Run Your Own

Depending on your hardware, you can run your own local inference with the help of the published launch commands.

Prerequisites

Hugging Face CLI — for downloading models
Docker — for running the inference server
NVIDIA Container Toolkit — for GPU access inside Docker (Nvidia only)

Download the Model

Go to the LLMs page and find the model you want to run. Each quantization shows a download command.

Example

 hf download unsloth/Qwen3-4B-Instruct-2507-GGUF --include Qwen3-4B-Instruct-2507-UD-Q4_K_XL.gguf 

Get the Launch Command

Find a benchmark that matches your hardware and model of interest. Click through to the details page — it shows the exact launch command used.

Adjust as needed for your setup. There is a good chance that you don't need to change anything as long as the basics match, e.g. single GPU from the same manufacturer, same model.

Example

 sudo docker run --rm --ipc=host \
--gpus all \
-v ~/.cache/huggingface/hub/models--unsloth--Qwen3-4B-Instruct-2507-GGUF:/model:ro \
-v ~/.cache/llocalhost/llama-cpp/llama-cpp_runner-1.0.4-cuda-12.9.1-devel-ubuntu24.04:/script-work-dir \
-e BUILDER_WORK_DIR="/script-work-dir" \
-e BUILDER_GIT_REF=b7833 \
-e BUILDER_CMD='cmake -B build -DGGML_CUDA=ON' \
-p 8080:8080 \
llocalhost/llama-cpp:runner-1.0.4-cuda-12.9.1-devel-ubuntu24.04 \
./llama-server \
--model "/model/snapshots/a06e946bb6b655725eafa393f4a9745d460374c9/Qwen3-4B-Instruct-2507-UD-Q4_K_XL.gguf" \
--alias "qwen3-4b-instruct-2507_UD-Q4-K-XL" \
--n-gpu-layers 999 \
--flash-attn on \
--batch-size 2048 \
--ubatch-size 1024 \
--no-mmap \
--ctx-size 17300 \
--temp 0.7 --top-p 0.8 --min-p 0 --top-k 20 \
--jinja \
--host 0.0.0.0 --port 8080 

Run Inference

Run the launch command from step 2 to start the inference server.
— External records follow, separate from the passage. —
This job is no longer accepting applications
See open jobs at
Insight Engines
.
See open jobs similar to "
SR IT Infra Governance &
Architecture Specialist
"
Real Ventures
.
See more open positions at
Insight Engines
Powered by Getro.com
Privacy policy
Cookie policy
Once running, you can connect any OpenAI-compatible client to http://<host>:8080.

With llama.cpp, you will even find a fully functional chat interface at that URL.

Optional: Reproduce Speed Benchmark

Use the Test Prompt Generator to create prompts of specific token lengths. If you want to reproduce a speed benchmark and need to make sure 500 tokens are generated, limit the generated tokens in your chat UI to 500.
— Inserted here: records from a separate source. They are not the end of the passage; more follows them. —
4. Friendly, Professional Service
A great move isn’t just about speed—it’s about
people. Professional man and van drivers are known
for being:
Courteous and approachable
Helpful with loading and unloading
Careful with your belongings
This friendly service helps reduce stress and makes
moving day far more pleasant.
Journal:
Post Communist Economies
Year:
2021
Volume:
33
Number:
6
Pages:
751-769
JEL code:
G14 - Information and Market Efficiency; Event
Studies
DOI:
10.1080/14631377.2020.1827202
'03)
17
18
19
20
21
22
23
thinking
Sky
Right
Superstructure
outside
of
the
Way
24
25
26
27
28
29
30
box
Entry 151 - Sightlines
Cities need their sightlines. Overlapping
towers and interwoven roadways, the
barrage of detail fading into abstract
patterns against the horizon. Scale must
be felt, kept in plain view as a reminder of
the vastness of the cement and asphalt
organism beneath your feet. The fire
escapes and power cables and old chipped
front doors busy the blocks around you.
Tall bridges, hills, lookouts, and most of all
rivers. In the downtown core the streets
Please note that you will very likely not hit the exact desired prompt length because of models using different tokenizers.

Tips

Keep the model going: You may need to change the instruction given in the test prompt if the model stops before reaching 500 tokens. Telling it to translate the test prompt to a different language is one option.